Streaming’s Biggest Flaw is Search and Discovery

The heady days of OTT discovery may be over, at least as far as paid services are concerned.

In a Whip Media study of nearly 4,000 U.S. consumers, survey respondents said they subscribed to an average of 4.7 services and plan to add only one more.

More than two-thirds (70%) of respondents said they feel that there are too many subscription services on the market; most of them (85%) said it’s getting too expensive; and one-third (32%) said they had canceled an SVOD service in the past year.

I, too, feel the service fatigue. Finding which service carries that show I had started to binge a week ago usually requires rooting around on a few apps or — if I’m truly flummoxed — resorting to a Google search. Tired from the day, I often just resort to re-runs of a familiar series I’ve digitally DVRed, even though I’ve seen most of the episodes numerous times.

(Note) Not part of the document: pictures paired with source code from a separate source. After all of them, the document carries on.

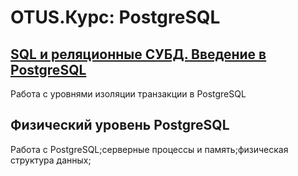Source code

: # OTUS.Курс: PostgreSQL

## [SQL и реляционные СУБД. Введение в PostgreSQL ](02-Transaction-Isolation)
Работа с уровнями изоляции транзакции в PostgreSQL

## Физический уровень PostgreSQL[](03-PGDATA)
Работа с PostgreSQL;серверные процессы и память;физическая структура данных;

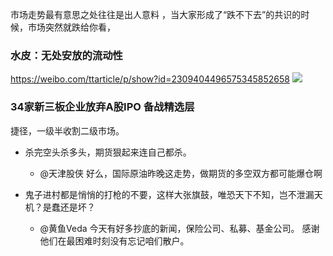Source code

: 市场走势最有意思之处往往是出人意料 ，当大家形成了“跌不下去”的共识的时候，市场突然就跌给你看，

### 水皮：无处安放的流动性
https://weibo.com/ttarticle/p/show?id=2309404496575345852658
![](https://wx1.sinaimg.cn/large/46fdfbddly1ge2osukzi2j20hw0c1aew.jpg)

### 34家新三板企业放弃A股IPO 备战精选层
捷径，一级半收割二级市场。

- 杀完空头杀多头，期货狠起来连自己都杀。
  - @天津股侠
好么，国际原油昨晚这走势，做期货的多空双方都可能爆仓啊

- 鬼子进村都是悄悄的打枪的不要，这样大张旗鼓，唯恐天下不知，岂不泄漏天机？是蠢还是坏？
  - @黄鱼Veda
今天有好多抄底的新闻，保险公司、私募、基金公司。
感谢他们在最困难时刻没有忘记咱们散户。
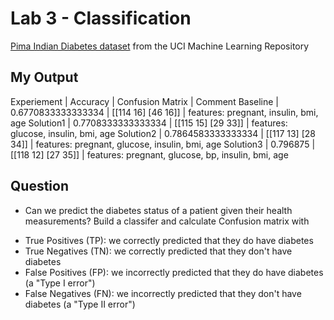 # Lab 3 - Classification

[Pima Indian Diabetes dataset](https://www.kaggle.com/uciml/pima-indians-diabetes-database?select=diabetes.csv) from the UCI Machine Learning Repository

## My Output

Experiement | Accuracy | Confusion Matrix | Comment
Baseline | 0.6770833333333334 | [[114  16] [46 16]] | features: pregnant, insulin, bmi, age
Solution1 | 0.7708333333333334 | [[115  15] [29 33]] | features: glucose, insulin, bmi, age
Solution2 | 0.7864583333333334 | [[117  13] [28 34]] | features: pregnant, glucose, insulin, bmi, age
Solution3 | 0.796875 | [[118  12] [27 35]] | features: pregnant, glucose, bp, insulin, bmi, age

## Question

* Can we predict the diabetes status of a patient given their health measurements? Build a classifer and calculate Confusion matrix with

- True Positives (TP): we correctly predicted that they do have diabetes
- True Negatives (TN): we correctly predicted that they don't have diabetes
- False Positives (FP): we incorrectly predicted that they do have diabetes (a "Type I error")
- False Negatives (FN): we incorrectly predicted that they don't have diabetes (a "Type II error")






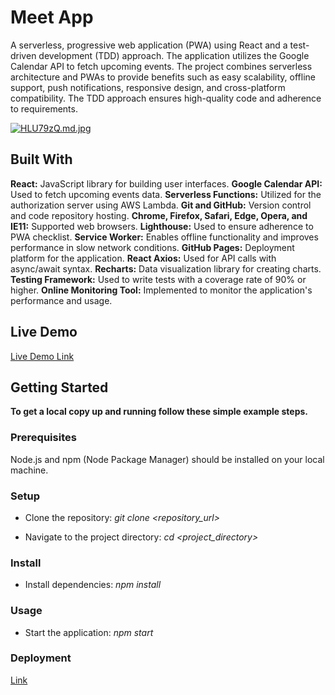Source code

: # Meet App

A serverless, progressive web application (PWA) using React and a test-driven development (TDD) approach. The application utilizes the Google Calendar API to fetch upcoming events. The project combines serverless architecture and PWAs to provide benefits such as easy scalability, offline support, push notifications, responsive design, and cross-platform compatibility. The TDD approach ensures high-quality code and adherence to requirements.


[![HLU79zQ.md.jpg](https://iili.io/HLU79zQ.md.jpg)](https://freeimage.host/i/HLU79zQ)


## Built With

**React:** JavaScript library for building user interfaces.
**Google Calendar API:** Used to fetch upcoming events data.
**Serverless Functions:** Utilized for the authorization server using AWS Lambda.
**Git and GitHub:** Version control and code repository hosting.
**Chrome, Firefox, Safari, Edge, Opera, and IE11:** Supported web browsers.
**Lighthouse:** Used to ensure adherence to PWA checklist.
**Service Worker:** Enables offline functionality and improves performance in slow network conditions.
**GitHub Pages:** Deployment platform for the application.
**React Axios:** Used for API calls with async/await syntax.
**Recharts:** Data visualization library for creating charts.
**Testing Framework:** Used to write tests with a coverage rate of 90% or higher.
**Online Monitoring Tool:** Implemented to monitor the application's performance and usage.

## Live Demo

[Live Demo Link](https://kamilaut.github.io/meet/)


## Getting Started

**To get a local copy up and running follow these simple example steps.**

### Prerequisites
Node.js and npm (Node Package Manager) should be installed on your local machine.

### Setup
- Clone the repository:
_git clone <repository_url>_

- Navigate to the project directory:
_cd <project_directory>_


### Install
- Install dependencies:
_npm install_


### Usage
- Start the application:
_npm start_

### Deployment

[Link](https://kamilaut.github.io/meet/)

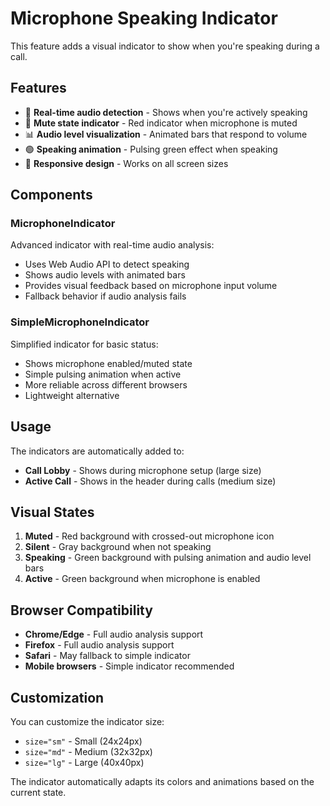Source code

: # Microphone Speaking Indicator

This feature adds a visual indicator to show when you're speaking during a call.

## Features

- 🎤 **Real-time audio detection** - Shows when you're actively speaking
- 🔴 **Mute state indicator** - Red indicator when microphone is muted
- 📊 **Audio level visualization** - Animated bars that respond to volume
- 🟢 **Speaking animation** - Pulsing green effect when speaking
- 📱 **Responsive design** - Works on all screen sizes

## Components

### MicrophoneIndicator
Advanced indicator with real-time audio analysis:
- Uses Web Audio API to detect speaking
- Shows audio levels with animated bars
- Provides visual feedback based on microphone input volume
- Fallback behavior if audio analysis fails

### SimpleMicrophoneIndicator  
Simplified indicator for basic status:
- Shows microphone enabled/muted state
- Simple pulsing animation when active
- More reliable across different browsers
- Lightweight alternative

## Usage

The indicators are automatically added to:
- **Call Lobby** - Shows during microphone setup (large size)
- **Active Call** - Shows in the header during calls (medium size)

## Visual States

1. **Muted** - Red background with crossed-out microphone icon
2. **Silent** - Gray background when not speaking
3. **Speaking** - Green background with pulsing animation and audio level bars
4. **Active** - Green background when microphone is enabled

## Browser Compatibility

- **Chrome/Edge** - Full audio analysis support
- **Firefox** - Full audio analysis support  
- **Safari** - May fallback to simple indicator
- **Mobile browsers** - Simple indicator recommended

## Customization

You can customize the indicator size:
- `size="sm"` - Small (24x24px)
- `size="md"` - Medium (32x32px) 
- `size="lg"` - Large (40x40px)

The indicator automatically adapts its colors and animations based on the current state.
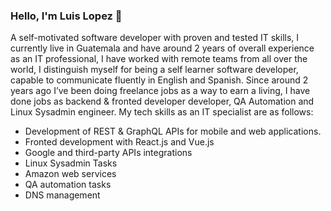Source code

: ### Hello, I'm Luis Lopez 👋

A self-motivated software developer with proven and tested IT skills, I currently live in Guatemala and have around 2 years of overall experience as an IT professional, I have worked with remote teams from all over the world, I distinguish myself for being a self learner software developer, capable to communicate fluently in English and Spanish. Since around 2 years ago I’ve been doing freelance jobs as a way to earn a living, I have done jobs as backend & fronted developer developer, QA Automation and Linux Sysadmin engineer. My tech skills as an IT specialist are as follows:

* Development of REST & GraphQL APIs for mobile and web applications.
* Fronted development with React.js and Vue.js
* Google and third-party APIs integrations
* Linux Sysadmin Tasks
* Amazon web services
* QA automation tasks
* DNS management

<!--
**Luis-Rene-Lopez/Luis-Rene-Lopez** is a ✨ _special_ ✨ repository because its `README.md` (this file) appears on your GitHub profile.

Here are some ideas to get you started:

- 🔭 I’m currently working on ...
- 🌱 I’m currently learning ...
- 👯 I’m looking to collaborate on ...
- 🤔 I’m looking for help with ...
- 💬 Ask me about ...
- 📫 How to reach me: ...
- 😄 Pronouns: ...
- ⚡ Fun fact: ...
-->
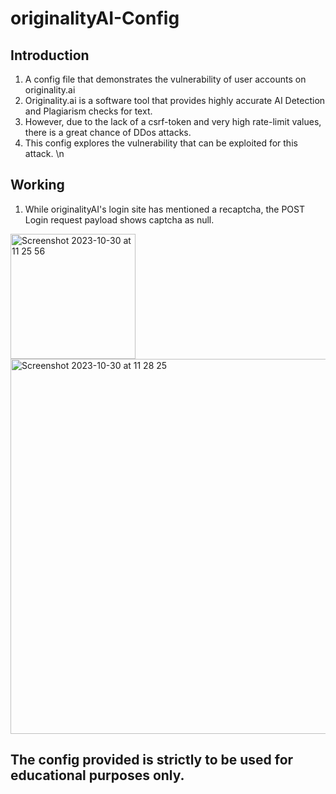 # originalityAI-Config
## Introduction
1. A config file that demonstrates the vulnerability of user accounts on originality.ai
2. Originality.ai is a software tool that provides highly accurate AI Detection and Plagiarism checks for text. 
3. However, due to the lack of a csrf-token and very high rate-limit values, there is a great chance of DDos attacks. 
4. This config explores the vulnerability that can be exploited for this attack.
\n

## Working

1. While originalityAI's login site has mentioned a recaptcha, the POST Login request payload shows captcha as null.

<img width="200" alt="Screenshot 2023-10-30 at 11 25 56" src="https://github.com/AdithyahNair/originalityAI-Config/assets/74417984/a24a41c0-0cbd-4eae-9c97-eee2e984a8c2">  <img width="600" alt="Screenshot 2023-10-30 at 11 28 25" src="https://github.com/AdithyahNair/originalityAI-Config/assets/74417984/ae30a087-86be-4a1d-922f-d88c1208a5b5">



## The config provided is strictly to be used for educational purposes only.


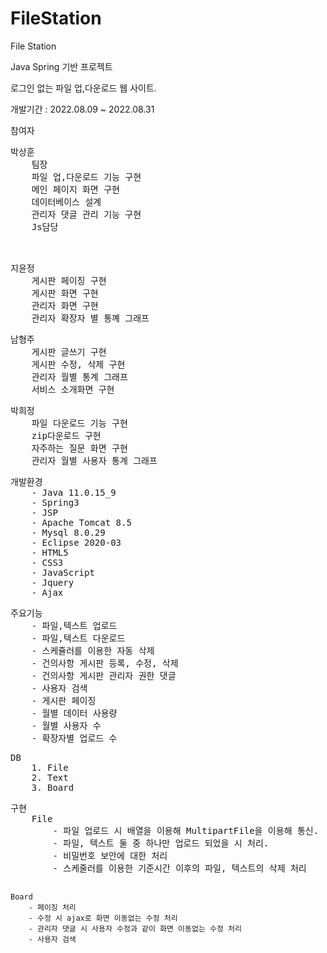 # FileStation
File Station

Java Spring 기반 프로젝트

<p>로그인 없는 파일 업,다운로드 웹 사이트.</p>

개발기간 : 2022.08.09 ~ 2022.08.31

<p>참여자</p>
<pre>
박상훈
    팀장
    파일 업,다운로드 기능 구현
    메인 페이지 화면 구현
    데이터베이스 설계
    관리자 댓글 관리 기능 구현
    Js담당
    </pre>
 <pre>   
지윤정
    게시판 페이징 구현
    게시판 화면 구현
    관리자 화면 구현
    관리자 확장자 별 통꼐 그래프
</pre>
<pre>
남형주
    게시판 글쓰기 구현
    게시판 수정, 삭제 구현
    관리자 월별 통계 그래프
    서비스 소개화면 구현
</pre>
<pre>
박희정
    파일 다운로드 기능 구현
    zip다운로드 구현
    자주하는 질문 화면 구현
    관리자 월별 사용자 통계 그래프
</pre>
<pre>
개발환경
    - Java 11.0.15_9
    - Spring3
    - JSP
    - Apache Tomcat 8.5
    - Mysql 8.0.29
    - Eclipse 2020-03
    - HTML5
    - CSS3
    - JavaScript
    - Jquery
    - Ajax
</pre>
<pre>
주요기능
    - 파일,텍스트 업로드
    - 파일,텍스트 다운로드
    - 스케쥴러를 이용한 자동 삭제
    - 건의사항 게시판 등록, 수정, 삭제
    - 건의사항 게시판 관리자 권한 댓글
    - 사용자 검색
    - 게시판 페이징
    - 월별 데이터 사용량
    - 월별 사용자 수
    - 확장자별 업로드 수
</pre>
<pre>
DB
    1. File
    2. Text
    3. Board
</pre>
<pre>
구현
    File
        - 파일 업로드 시 배열을 이용해 MultipartFile을 이용해 통신.
        - 파일, 텍스트 둘 중 하나만 업로드 되었을 시 처리.
        - 비밀번호 보안에 대한 처리
        - 스케줄러를 이용한 기준시간 이후의 파일, 텍스트의 삭제 처리

    Board
        - 페이징 처리
        - 수정 시 ajax로 화면 이동없는 수정 처리
        - 관리자 댓글 시 사용자 수정과 같이 화면 이동없는 수정 처리
        - 사용자 검색
</pre>
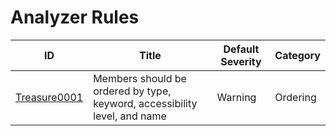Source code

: # Analyzer Rules

| ID                   | Title                                                                     | Default Severity | Category |
|----------------------|---------------------------------------------------------------------------|------------------|----------|
| [Treasure0001][0001] | Members should be ordered by type, keyword, accessibility level, and name | Warning          | Ordering |

[0001]: ./Treasure0001.md "Treasure0001"
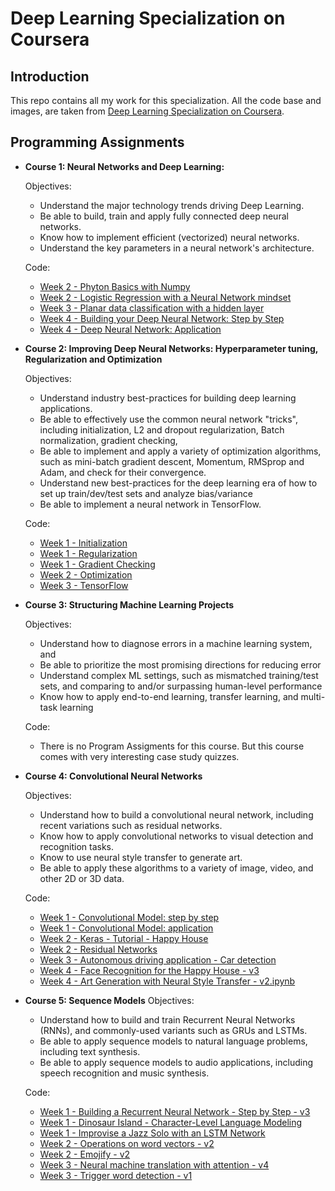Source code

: # Deep Learning Specialization on Coursera

## Introduction

This repo contains all my work for this specialization. All the code base and images, are taken from [Deep Learning Specialization on Coursera](https://www.coursera.org/specializations/deep-learning).

## Programming Assignments

- **Course 1: Neural Networks and Deep Learning:**

  Objectives:
  + Understand the major technology trends driving Deep Learning.
  + Be able to build, train and apply fully connected deep neural networks. 
  + Know how to implement efficient (vectorized) neural networks. 
  + Understand the key parameters in a neural network's architecture. 

  Code:
  + [Week 2 - Phyton Basics with Numpy](https://github.com/IlliaVysotski/Deep-Learning-Coursera/blob/master/1%20-%20Neural%20Networks%20and%20Deep%20Learning/Python%20Basics%20With%20Numpy%20v3.ipynb)
  + [Week 2 - Logistic Regression with a Neural Network mindset](https://github.com/IlliaVysotski/Deep-Learning-Coursera/blob/master/1%20%20Neural%20Networks%20and%20Deep%20Learning/Logistic%20Regression%20with%20a%20Neural%20Network%20mindset%20v5.ipynb)
  + [Week 3 - Planar data classification with a hidden layer](https://github.com/IlliaVysotski/Deep-Learning-Coursera/blob/master/1%20-%20Neural%20Networks%20and%20Deep%20Learning/Planar%20data%20classification%20with%20one%20hidden%20layer%20v5.ipynb)
  + [Week 4 - Building your Deep Neural Network: Step by Step](https://github.com/IlliaVysotski/Deep-Learning-Coursera/blob/master/1%20-%20Neural%20Networks%20and%20Deep%20Learning/Building%20your%20Deep%20Neural%20Network%20-%20Step%20by%20Step%20v8.ipynb)
  + [Week 4 - Deep Neural Network: Application](https://github.com/IlliaVysotski/Deep-Learning-Coursera/blob/master/1%20-%20Neural%20Networks%20and%20Deep%20Learning/Deep%20Neural%20Network%20-%20Application%20v8.ipynb)

- **Course 2: Improving Deep Neural Networks: Hyperparameter tuning, Regularization and Optimization**

  Objectives:  
  + Understand industry best-practices for building deep learning applications. 
  + Be able to effectively use the common neural network "tricks", including initialization, L2 and dropout regularization, Batch normalization, gradient checking, 
  + Be able to implement and apply a variety of optimization algorithms, such as mini-batch gradient descent, Momentum, RMSprop and Adam, and check for their convergence. 
  + Understand new best-practices for the deep learning era of how to set up train/dev/test sets and analyze bias/variance
  + Be able to implement a neural network in TensorFlow. 

  Code:
  + [Week 1 - Initialization](https://github.com/IlliaVysotski/Deep-Learning-Coursera/blob/master/2%20-%20Improving%20Deep%20Neural%20Networks-%20Hyperparameter%20tuning-%20Regularization%20and%20Optimization/Initialization.ipynb)
  + [Week 1 - Regularization](https://github.com/IlliaVysotski/Deep-Learning-Coursera/blob/master/2%20-%20Improving%20Deep%20Neural%20Networks-%20Hyperparameter%20tuning-%20Regularization%20and%20Optimization/Regularization%20-%20v2.ipynb)
  + [Week 1 - Gradient Checking](https://github.com/gemaatienza/Deep-Learning-Coursera/blob/master/2.%20Improving%20Deep%20Neural%20Networks-%20Hyperparameter%20tuning-%20Regularization%20and%20Optimization/Gradient%20Checking%20v1.ipynb)
  + [Week 2 - Optimization](https://github.com/IlliaVysotski/Deep-Learning-Coursera/blob/master/2%20-%20Improving%20Deep%20Neural%20Networks-%20Hyperparameter%20tuning%20Regularization%20and%20Optimization/Gradient%20Checking%20v1.ipynb)
  + [Week 3 - TensorFlow](https://github.com/IlliaVysotski/Deep-Learning-Coursera/blob/master/2%20-%20Improving%20Deep%20Neural%20Networks-%20Hyperparameter%20tuning-%20Regularization%20and%20Optimization/Tensorflow%20Tutorial.ipynb)

- **Course 3: Structuring Machine Learning Projects**

  Objectives:  
  + Understand how to diagnose errors in a machine learning system, and 
  + Be able to prioritize the most promising directions for reducing error
  + Understand complex ML settings, such as mismatched training/test sets, and comparing to and/or surpassing human-level performance
  + Know how to apply end-to-end learning, transfer learning, and multi-task learning

   Code:
    + There is no Program Assigments for this course. But this course comes with very interesting case study quizzes.
  
- **Course 4: Convolutional Neural Networks**

  Objectives:  
  + Understand how to build a convolutional neural network, including recent variations such as residual networks.
  + Know how to apply convolutional networks to visual detection and recognition tasks.
  + Know to use neural style transfer to generate art.
  + Be able to apply these algorithms to a variety of image, video, and other 2D or 3D data.

  Code:
  + [Week 1 - Convolutional Model: step by step](https://github.com/IlliaVysotski/Deep-Learning-Coursera/blob/master/4%20-%20Convolutional%20Neural%20Networks/Convolution%20model%20-%20Step%20by%20Step%20-%20v2.ipynb)
  + [Week 1 - Convolutional Model: application](https://github.com/IlliaVysotski/Deep-Learning-Coursera/blob/master/4%20-%20Convolutional%20Neural%20Networks/Convolution%20model%20-%20Application%20-%20v1.ipynb)
  + [Week 2 - Keras - Tutorial - Happy House](https://github.com/IlliaVysotski/Deep-Learning-Coursera/blob/master/4%20-%20Convolutional%20Neural%20Networks/Keras%20-%20Tutorial%20-%20Happy%20House%20v2.ipynb)
  + [Week 2 - Residual Networks](https://github.com/IlliaVysotski/Deep-Learning-Coursera/blob/master/4%20-%20Convolutional%20Neural%20Networks/Residual%20Networks%20-%20v2.ipynb)
  + [Week 3 - Autonomous driving application - Car detection](https://github.com/IlliaVysotski/Deep-Learning-Coursera/blob/master/4%20-%20Convolutional%20Neural%20Networks/Autonomous%20driving%20application%20-%20Car%20detection%20-%20v3.ipynb)
  + [Week 4 - Face Recognition for the Happy House - v3](https://github.com/IlliaVysotski/Deep-Learning-Coursera/blob/master/4%20-%20Convolutional%20Neural%20Networks/Face%20Recognition%20for%20the%20Happy%20House%20-%20v3.ipynb)
  + [Week 4 - Art Generation with Neural Style Transfer - v2.ipynb](https://github.com/IlliaVysotski/Deep-Learning-Coursera/blob/master/4%20-%20Convolutional%20Neural%20Networks/Art%20Generation%20with%20Neural%20Style%20Transfer%20-%20v3.ipynb)
  
- **Course 5: Sequence Models**
  Objectives:
  + Understand how to build and train Recurrent Neural Networks (RNNs), and commonly-used variants such as GRUs and LSTMs.
  + Be able to apply sequence models to natural language problems, including text synthesis. 
  + Be able to apply sequence models to audio applications, including speech recognition and music synthesis.
  
  Code:
  + [Week 1 - Building a Recurrent Neural Network - Step by Step - v3](https://github.com/IlliaVysotski/Deep-Learning-Coursera/blob/master/5%20-%20Sequence%20Models/Building%20a%20Recurrent%20Neural%20Network%20-%20Step%20by%20Step%20-%20v3.ipynb)
  + [Week 1 - Dinosaur Island - Character-Level Language Modeling](https://github.com/IlliaVysotski/Deep-Learning-Coursera/blob/master/5%20-%20Sequence%20Models/Dinosaurus%20Island%20--%20Character%20level%20language%20model%20final%20-%20v3.ipynb)
  + [Week 1 - Improvise a Jazz Solo with an LSTM Network](https://github.com/IlliaVysotski/Deep-Learning-Coursera/blob/master/5%20-%20Sequence%20Models/Improvise%20a%20Jazz%20Solo%20with%20an%20LSTM%20Network%20-%20v3.ipynb)
  + [Week 2 - Operations on word vectors - v2](https://github.com/IlliaVysotski/Deep-Learning-Coursera/blob/master/5%20-%20Sequence%20Models/Operations%20on%20word%20vectors%20-%20v2.ipynb)
  + [Week 2 - Emojify - v2](https://github.com/IlliaVysotski/Deep-Learning-Coursera/blob/master/5%20-%20Sequence%20Models/Emojify%20-%20v2.ipynb)
  + [Week 3 - Neural machine translation with attention - v4](https://github.com/IlliaVysotski/Deep-Learning-Coursera/blob/master/5%20-%20Sequence%20Models/Neural%20machine%20translation%20with%20attention%20-%20v4.ipynb)
  + [Week 3 - Trigger word detection - v1](https://github.com/IlliaVysotski/Deep-Learning-Coursera/blob/master/5%20-%20Sequence%20Models/Trigger%20word%20detection%20-%20v2.ipynb)
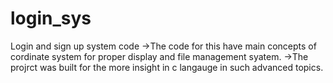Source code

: # login_sys
Login and sign up system code
->The code for this have main concepts of cordinate system for proper display and file management syatem.
->The projrct was built for the more insight in c langauge in such advanced topics. 

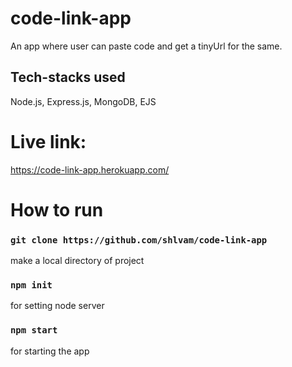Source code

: # code-link-app
An app where user can paste code and get a tinyUrl for the same.

## Tech-stacks used
Node.js, Express.js, MongoDB, EJS

# Live link: 
https://code-link-app.herokuapp.com/

# How to run
### `git clone https://github.com/shlvam/code-link-app`
make a local directory of project

### `npm init`
for setting node server

### `npm start`
for starting the app
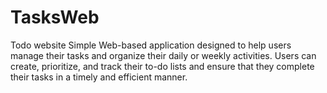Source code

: # TasksWeb
Todo website
Simple Web-based application designed to help users manage their tasks and organize their daily or weekly activities. Users can create, prioritize, and track their to-do lists and ensure that they complete their tasks in a timely and efficient manner.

Content viewing shouldn’t require work, but I often feel like a detective gathering the clues as to where I might find that great show I heard about or where I can stream a movie for free on a service I already own.

And, as an entertainment reporter, I know more about the search than most. I can’t imagine how confusing it is for your typical couch potato.

Surely, many folks just click on something that looks enticing and go with it, making real estate on those home pages on the typical smart-TV particularly valuable, especially if the service is free.

If an app isn’t on my smart-TV home page, pulling out my phone and streaming from it is a pain. I’ll often just watch those reruns.